Work task a: Reproduce the stretch of the listing from the line containing "Transcribe this box" through the end of the listing, leaving out the picture markers.

Text under study:
####################
- Nickname: Koos
- Born: 1945 (age 80–81)
- Allegiance: South Africa
- Branch: South African Army
- Service years: 1964–2005
- Rank: Major General
- Unit: 4 Artillery Regiment
- Commands: GOC Army Support Formation; OC 7 Division; Commandant Army College; Director of Artillery; OC School of Artillery; OC 4 Artillery Regiment;
- Wars: South African Border War
- Awards: Southern Cross Medal SM & Bar Military Merit Medal MMM Pro Patria Medal (South Africa)
- Relations: Brig Gen Carel Laubscher MMM (younger brother)

= Koos Laubscher =

General Officer in the South African Army

Maj Gen Koos Laubscher (Born 1945) was a General Officer in the South African Army from the artillery.

== Military career ==

He joined the South African Defence Force in 1964. He was a graduate of the South African Military Academy and the prestigious South African Long Gunnery Course Number 3 as a top student during 1972 and was awarded the crossed-barrels status the same year. He passed the SA Army Senior Command and Staff Duties Course in 1975 and the Joint Staff Course at the Defence College during 1989. He saw action in Angola during Operation Savannah in 1975–76 and throughout the South African Border War including the operational debut of the G5 155mm towed gun/howitzer in the Angolan theatre of war during the eighties. Chief Instructor Gunnery at School of Artillery from 1975. He was an officer instructor at the South African Army College and the Army Battle School, OC 4 Artillery Regiment from 1981 to 1982, OC School of Artillery and later Director of Artillery from 1987 to 1991, Commandant of the Army College in 1993. He served as GOC 7 Division from 1996 to 1998. GOC Army Support Formation from 1999 to 2005. He retired from the SANDF in 2005.
####################
[Chart comprehension listing]
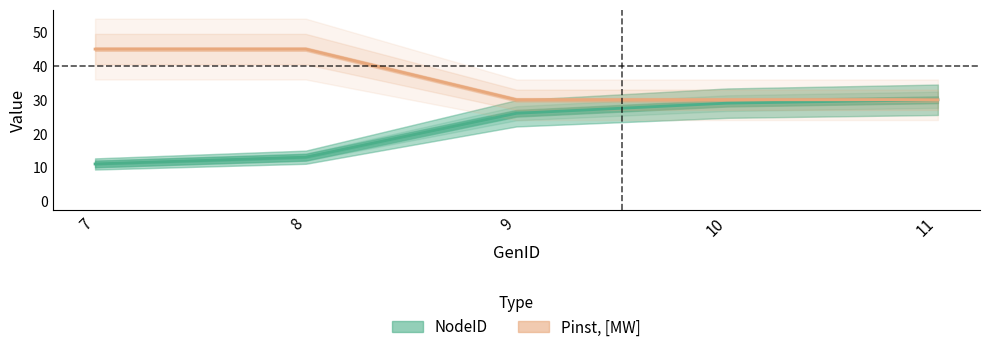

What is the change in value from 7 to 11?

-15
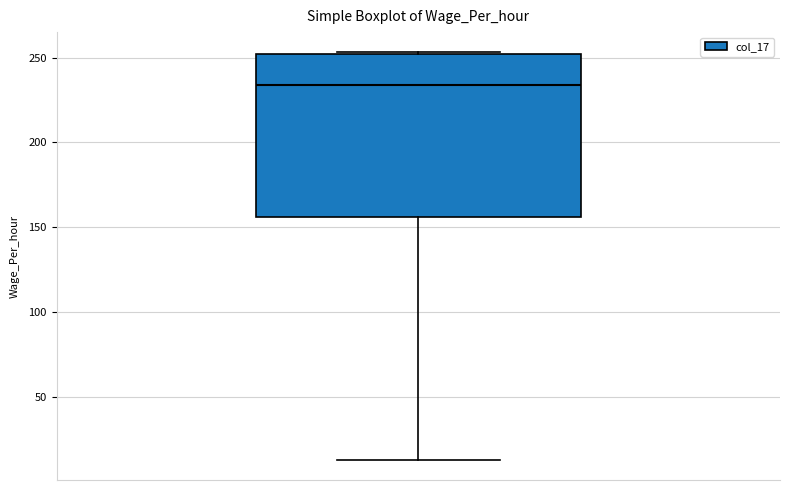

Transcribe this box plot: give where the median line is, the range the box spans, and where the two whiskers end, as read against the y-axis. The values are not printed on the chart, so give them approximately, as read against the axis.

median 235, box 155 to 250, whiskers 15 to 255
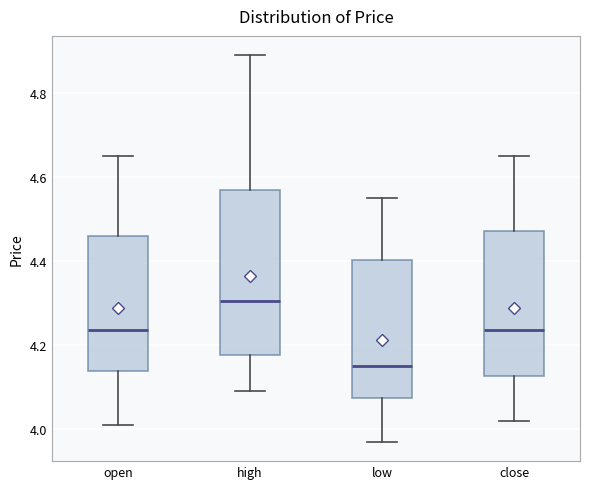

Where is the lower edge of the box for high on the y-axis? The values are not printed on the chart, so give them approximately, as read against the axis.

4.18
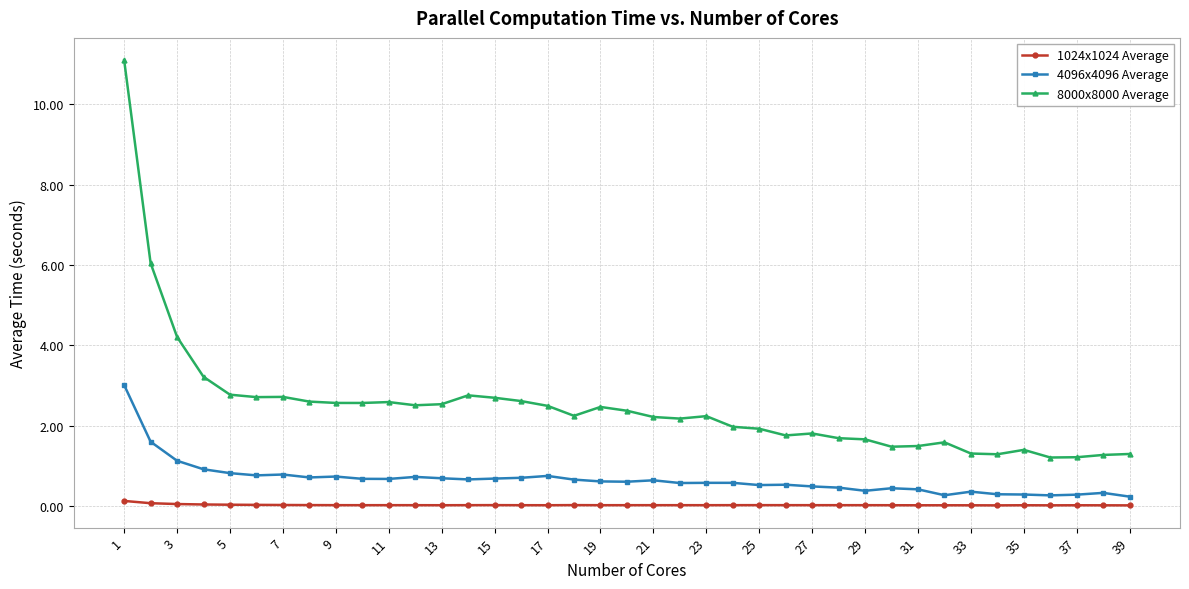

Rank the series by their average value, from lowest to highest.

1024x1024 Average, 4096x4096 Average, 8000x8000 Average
####################
Work task b:
Answer these briefly from the Koos Laubscher article:
(i) What relation to him is Brig Gen Carel Laubscher?
(ii) In what year did he join the South African Defence Force?
(iii) During which years was he GOC Army Support Formation?

Answer box a:
Transcribe this box plot: give where the median line is, the range the box spans, and where the two whiskers end, as read against the y-axis. The values are not printed on the chart, so give them approximately, as read against the axis.

median 235, box 155 to 250, whiskers 15 to 255

Where is the lower edge of the box for high on the y-axis? The values are not printed on the chart, so give them approximately, as read against the axis.

4.18

Rank the series by their average value, from lowest to highest.

1024x1024 Average, 4096x4096 Average, 8000x8000 Average

Answer box b:
(i) His younger brother.
(ii) 1964.
(iii) From 1999 to 2005.